BGH: Zur Zwangsvollstreckung einer zur Masse gehörenden Eigentümergrundschuld durch den Insolvenzverwalter

BGB § 1197 Abs. 1
BGH, Urteil vom 24.03.2016 – IX ZR 259/13 (OLG Düsseldorf)

I. Leitsatz des Verfassers
Gehört eine Eigentümergrundschuld zur Masse, kann der Verwalter in dem Insolvenzverfahren über das Vermögen des Grundstückseigentümers aus ihr die Zwangsvollstreckung zum Zwecke der Befriedigung betreiben.

II. Sachverhalt
Die Klägerin und ihr inzwischen verstorbener Ehemann übertrugen auf ihren Sohn und späteren Schuldner ihren landwirtschaftlichen Grundbesitz. Die Grundstücke waren wegen teilweise noch nicht zurückgezahlter Darlehen belastet. In dem Übertragungsvertrag war ein Rücktrittsrecht für den Fall der Eröffnung eines Insolvenzverfahrens über das Vermögen des Schuldners vorgesehen, wobei dieser Anspruch durch eine Auflassungsvormerkung gesichert wurde. Der Schuldner tilgte in der Folgezeit die Darlehen, welche den der Auflassungsvormerkung im Range vorgehenden Grundschulden zugrunde lagen.

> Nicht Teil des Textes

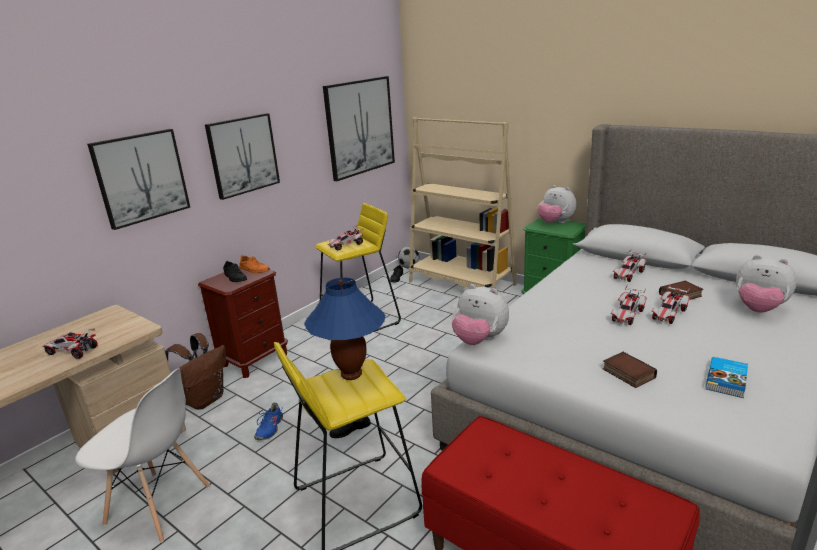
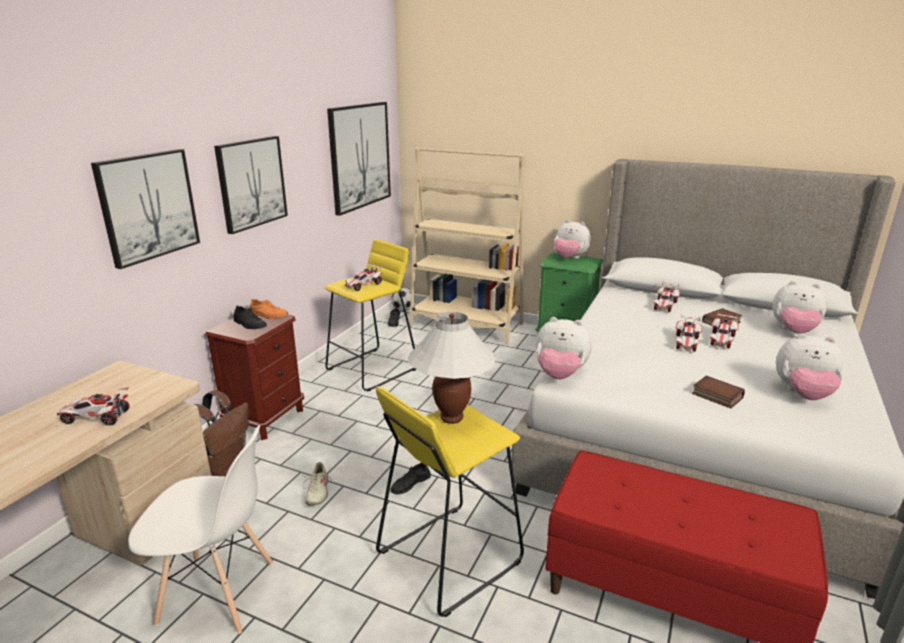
camera: 15 degrees left, 0 degrees up
(269, 428) = (317, 492): blue shoe -> beige shoe
(351, 374) = (451, 417): blue table lamp -> white table lamp
(727, 379) = (803, 394): book -> plush toy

Nach Insolvenzverfahrenseröffnung über das Vermögen des Schuldners und Bestellung des Beklagten zum Insolvenzverwalter sowie des Verzichts der Sicherungsnehmerin auf ihre Grundschulden verlangten die Klägerin und ihr Ehemann nach Rücktritt von dem Übergabevertrag die Rückübertragung des Grundstücks und die Abtretung der Rückgewähransprüche und der Grundschulden.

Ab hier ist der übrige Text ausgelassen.